Thank you for your response.
Then I’m confused about the meaning of the fOverwriteIfExists snapshot option. The description says “If fMode is “UPDATE”, overwrite object in output file if it already exists.” Isn’t it the same as “updating an already existing tree within a file”? And why does it work for the first example, updating the t1 tree?

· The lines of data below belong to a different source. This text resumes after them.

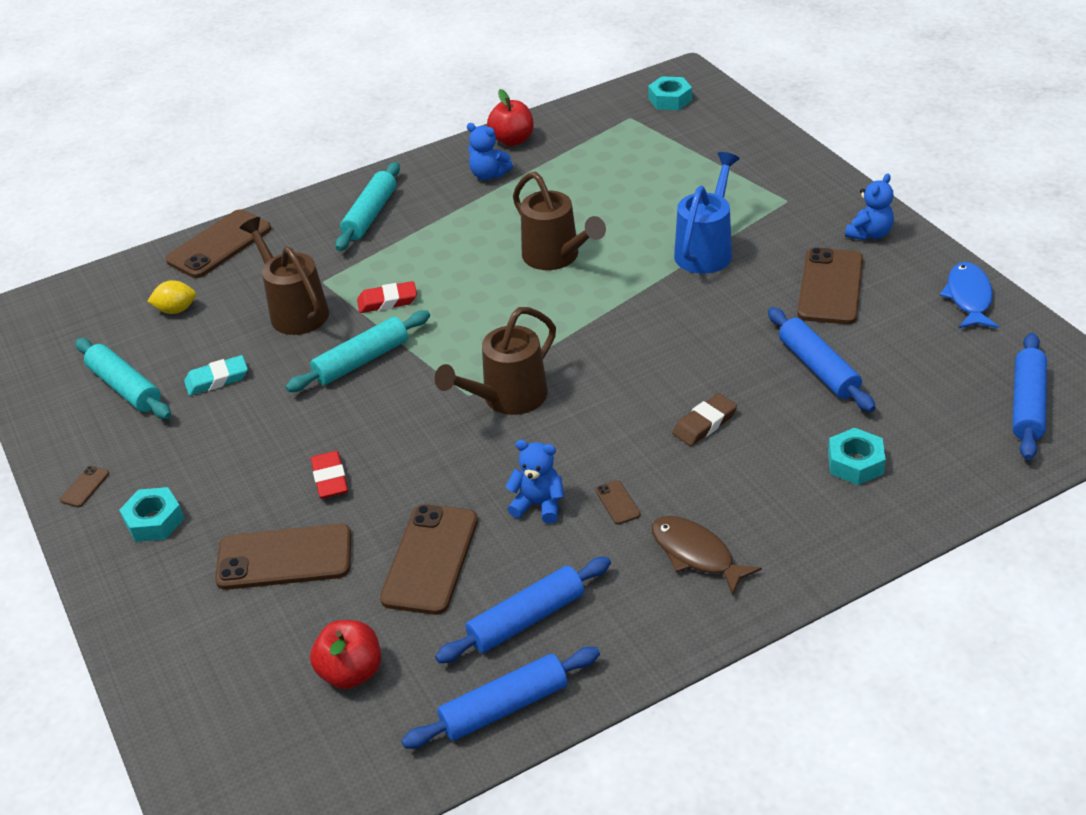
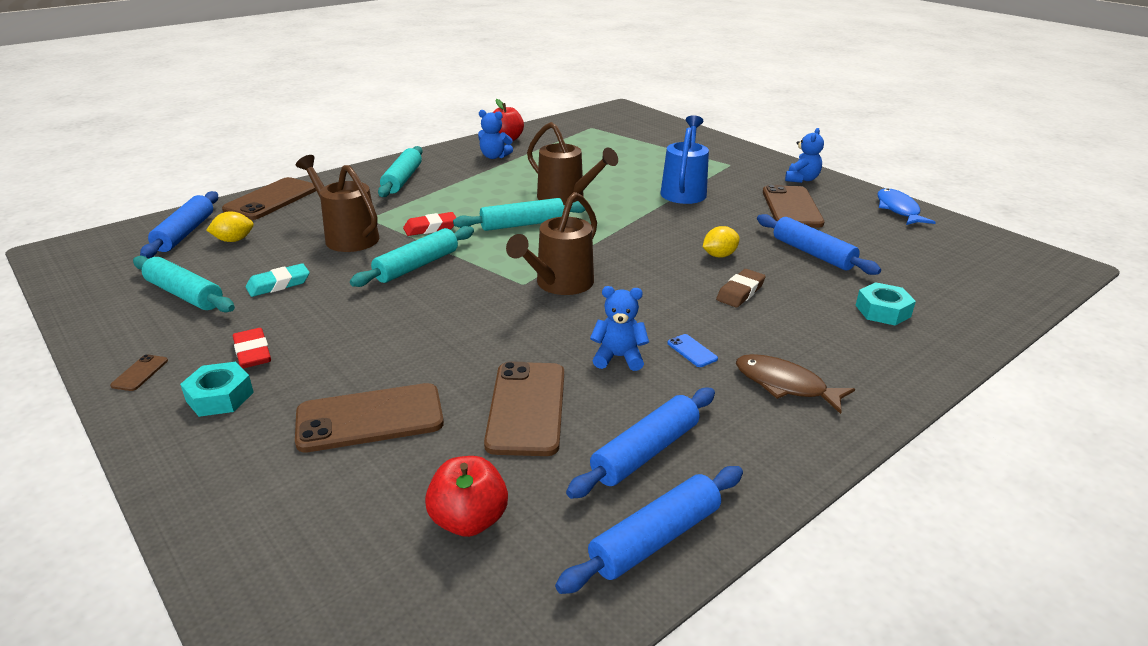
camera: 15 degrees left, 10 degrees down
(330, 478) = (405, 350): red eraser -> red eraser (252, 352)
(492, 300) = (522, 224): none -> turquoise rolling pin
(617, 502) = (692, 351): brown phone -> blue phone
(670, 99) = (616, 119): turquoise nut -> none
(704, 365) = (719, 255): none -> yellow lemon
(1027, 405) = (990, 267): blue rolling pin -> blue rolling pin (185, 233)

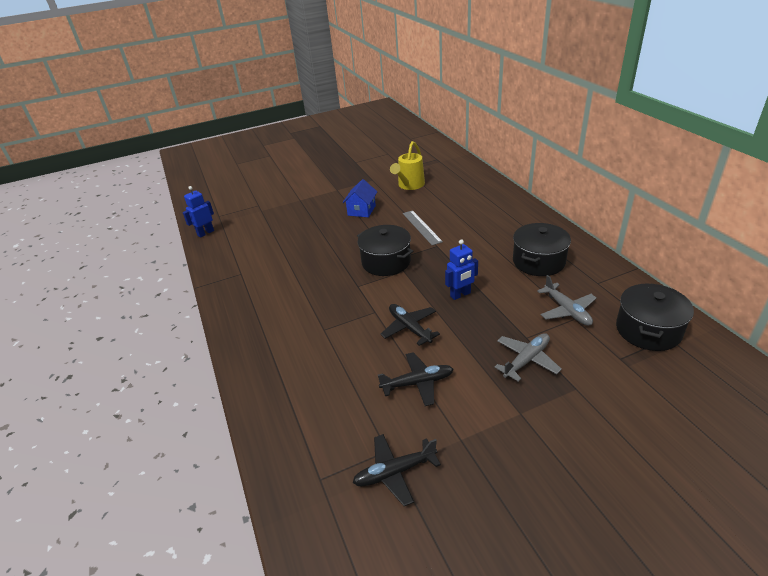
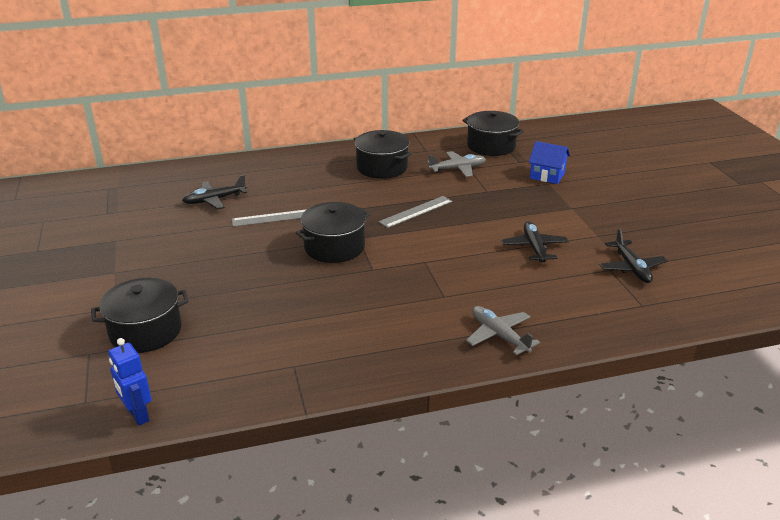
camera: 85 degrees left, 5 degrees down
(277, 215) = (145, 331): none -> black pot
(361, 210) = (198, 255): blue house -> blue house (547, 175)
(409, 185) = (163, 214): yellow watering can -> none
(409, 328) = (457, 244): black plane -> black plane (214, 200)
(460, 295) = (416, 211): blue robot -> grey ruler
(526, 360) = (514, 196): grey plane -> grey plane (499, 335)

I’m afraid using a friend tree is not an option as it is not supported by the fitting frameworks that are used afterwards. Right now, I’m trying to calculate the TMVA BDT classifier response and write it as a branch in the same tree as the input variables using pyROOT. Right now I’ve got a working but poorly performing implementations using for event in tree python loops. I was hoping to use the RReader interface within RDataFrame to speed up this process. But this approach is now hindered by inability to write the updated tree directly to the existing file.
So I guess the easiest workaround right now is to write the trees in a new file using Snapshot(), join the files and just remove the old ones? Or is there any other approach that would speed up the TMVA response computation in pyROOT and would allow to update an already existing tree within a file?

Best reagrds,
Aleksandr

Hi,

sorry for the late reply. Do I understand correctly that you want to overwrite the contents of a tree while you are reading that same tree? I don’t think that’s supported (by TTree/TFile, that is).

Cheers,
Enrico

If you make the ‘friendship’ permanent (by storing an updated TTree object (which does not duplicate the data) after setting the friendship, some tools should not notice the difference between the single tree and friend tree case.

This topic was automatically closed 14 days after the last reply. New replies are no longer allowed.